KafkaSupervisor task failed with with completion timeout elapsed

Hi All,

I am using

  1. Durid version is: druid-0.12.0

  2. Kafaka version: kafka_2.11-1.1.0

  3. druid-kafka-indexing-service extension for ingestion of kafka steam into druid.

2018-04-25 11:47:28,742 ERROR i.d.i.k.s.KafkaSupervisor [KafkaSupervisor-test3] No task in [[index_kafka_test3_970f510e2628df6_phpjaoje]] succeeded before the completion timeout elapsed [PT1800S]!: {class=io.druid.indexing.kafka.supervisor.KafkaSupervisor}

I have found few of the task successfully completed though majorities are failed.

I have increased “taskDuration” in my supervisor spec and increased “druid.worker.capacity” in middle manager properties.

can you please let me know what else configuration tuning i can do for it.

Thanks advance for your help.

Best Wishes,

Sohel

same problem.Have you solved it?

How much data in bytes is being published by the task? Do the logs for the failed tasks show them trying to publish segments?

If given the data size it’s not unreasonable for the segment publish to take 30 minutes or more, then you can try increasing completionTimeout in the IOConfig in the Kafka supervisor spec from the default 1800S.

If that time seems unreasonable for the amount of data you’re working with, it may be good idea to try to see why the publish is taking so long.

Thanks,

Jon

Hi Jon,

Thanks for your reply.
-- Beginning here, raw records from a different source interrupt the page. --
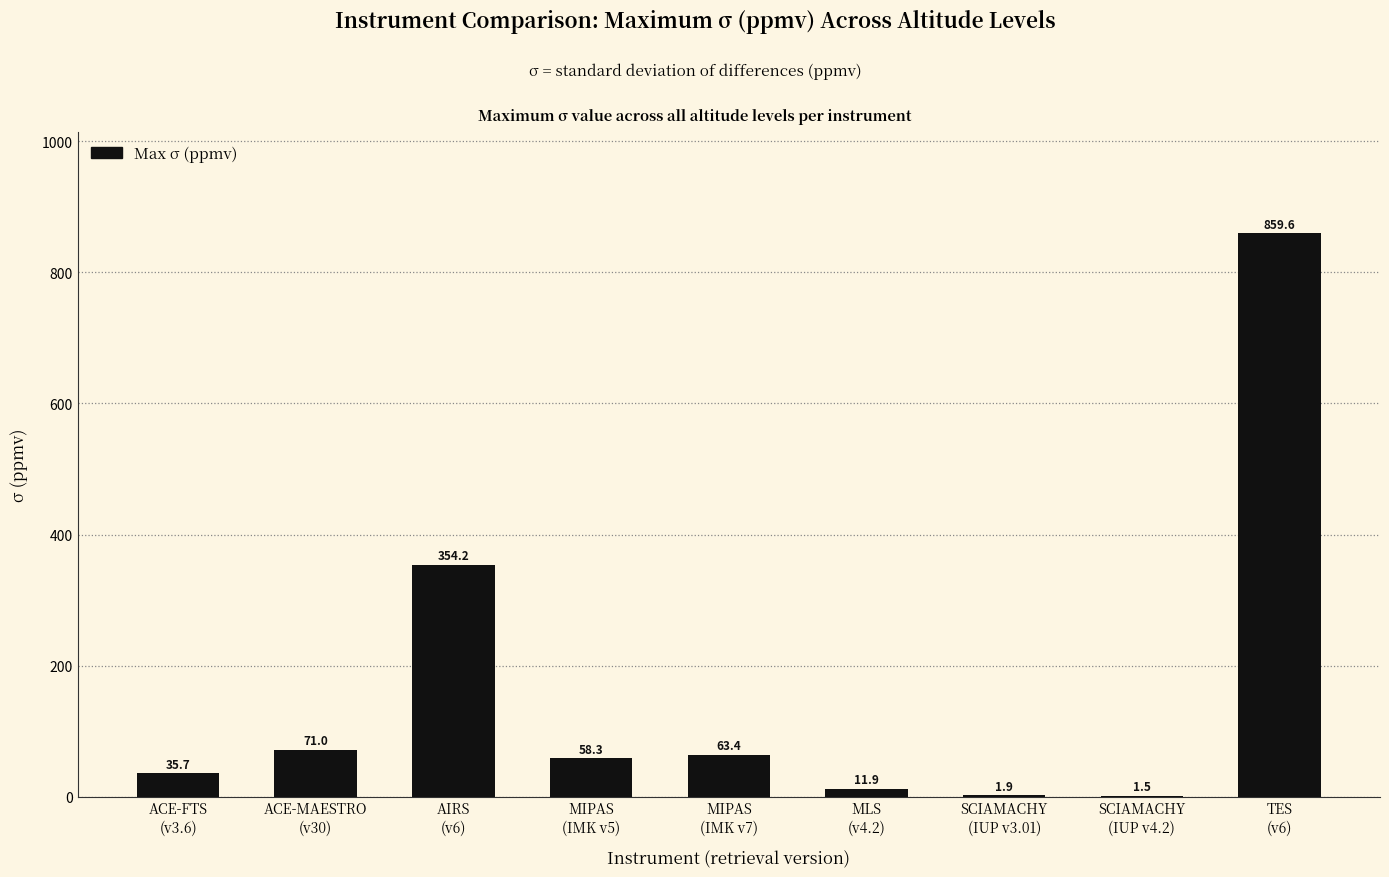

Reading left to right, extract all data points from this chart.

35.7	71.0	354.2	58.3	63.4	11.9	1.9	1.5	859.6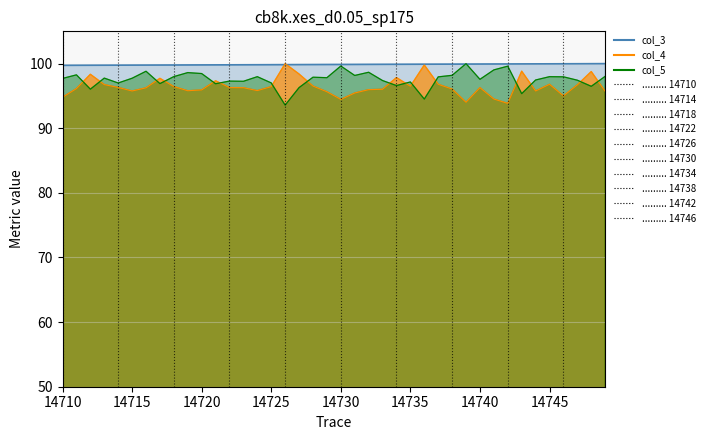

Reading left to right, transcribe all the data shown in this chart.

col_3: 14710=99.7	14711=99.7	14712=99.7	14713=99.8	14714=99.8	14715=99.8	14716=99.8	14717=99.8	14718=99.8	14719=99.8	14720=99.8	14721=99.8	14722=99.8	14723=99.8	14724=99.8	14725=99.8	14726=99.8	14727=99.9	14728=99.9	14729=99.9	14730=99.9	14731=99.9	14732=99.9	14733=99.9	14734=99.9	14735=99.9	14736=99.9	14737=99.9	14738=99.9	14739=99.9	14740=99.9	14741=99.9	14742=100.0	14743=100.0	14744=100.0	14745=100.0	14746=100.0	14747=100.0	14748=100.0	14749=100.0
col_4: 14710=94.8	14711=96.1	14712=98.4	14713=96.8	14714=96.3	14715=95.8	14716=96.3	14717=97.7	14718=96.5	14719=95.8	14720=95.9	14721=97.3	14722=96.3	14723=96.3	14724=95.8	14725=96.4	14726=100.0	14727=98.4	14728=96.5	14729=95.7	14730=94.5	14731=95.5	14732=96.0	14733=96.0	14734=97.8	14735=96.5	14736=99.8	14737=96.8	14738=96.1	14739=94.0	14740=96.3	14741=94.5	14742=93.8	14743=98.8	14744=95.8	14745=96.8	14746=95.0	14747=96.7	14748=98.8	14749=95.7
col_5: 14710=97.7	14711=98.3	14712=96.1	14713=97.8	14714=97.0	14715=97.7	14716=98.8	14717=96.9	14718=98.0	14719=98.6	14720=98.5	14721=96.9	14722=97.3	14723=97.3	14724=98.0	14725=97.0	14726=93.6	14727=96.3	14728=97.9	14729=97.8	14730=99.6	14731=98.2	14732=98.7	14733=97.4	14734=96.6	14735=97.2	14736=94.5	14737=98.0	14738=98.2	14739=100.0	14740=97.6	14741=99.0	14742=99.6	14743=95.4	14744=97.5	14745=98.0	14746=98.0	14747=97.4	14748=96.5	14749=98.0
My data in bytes are very small only few kilo bytes and logs are showing every 30s tasks failed task was publishing before timeout happened.

2018-05-09 13:18:28,742 INFO i.d.i.k.s.KafkaSupervisor [KafkaSupervisor-test3] {id=‘test3’, generationTime=2018-05-09T13:18:28.742Z, payload={dataSource=‘test3’, topic=‘test3’, partitions=1, replicas=1, durationSeconds=600, active=[{id=‘index_kafka_test3_04c8dd52c83a25b_hbicpkfi’, startTime=null, remainingSeconds=null}], publishing=[{id=‘index_kafka_test3_04c8dd52c83a25b_aefkalhc’, startTime=2018-05-09T12:39:30.055Z, remainingSeconds=62}]}}

2018-05-09 13:18:58,741 INFO i.d.i.k.s.KafkaSupervisor [KafkaSupervisor-test3] {id=‘test3’, generationTime=2018-05-09T13:18:58.741Z, payload={dataSource=‘test3’, topic=‘test3’, partitions=1, replicas=1, durationSeconds=600, active=[{id=‘index_kafka_test3_04c8dd52c83a25b_hbicpkfi’, startTime=null, remainingSeconds=null}], publishing=[{id=‘index_kafka_test3_04c8dd52c83a25b_aefkalhc’, startTime=2018-05-09T12:39:30.055Z, remainingSeconds=32}]}}

2018-05-09 13:19:28,741 INFO i.d.i.k.s.KafkaSupervisor [KafkaSupervisor-test3] {id=‘test3’, generationTime=2018-05-09T13:19:28.741Z, payload={dataSource=‘test3’, topic=‘test3’, partitions=1, replicas=1, durationSeconds=600, active=[{id=‘index_kafka_test3_04c8dd52c83a25b_hbicpkfi’, startTime=null, remainingSeconds=null}], publishing=[{id=‘index_kafka_test3_04c8dd52c83a25b_aefkalhc’, startTime=2018-05-09T12:39:30.055Z, remainingSeconds=2}]}}

2018-05-09 13:19:58,739 ERROR i.d.i.k.s.KafkaSupervisor [KafkaSupervisor-test3] No task in [[index_kafka_test3_04c8dd52c83a25b_aefkalhc]] succeeded before the completion timeout elapsed [PT1800S]!: {class=io.druid.indexing.kafka.supervisor.KafkaSupervisor}

Regards,

Sohel

I run into same issue. Any solution for this yet?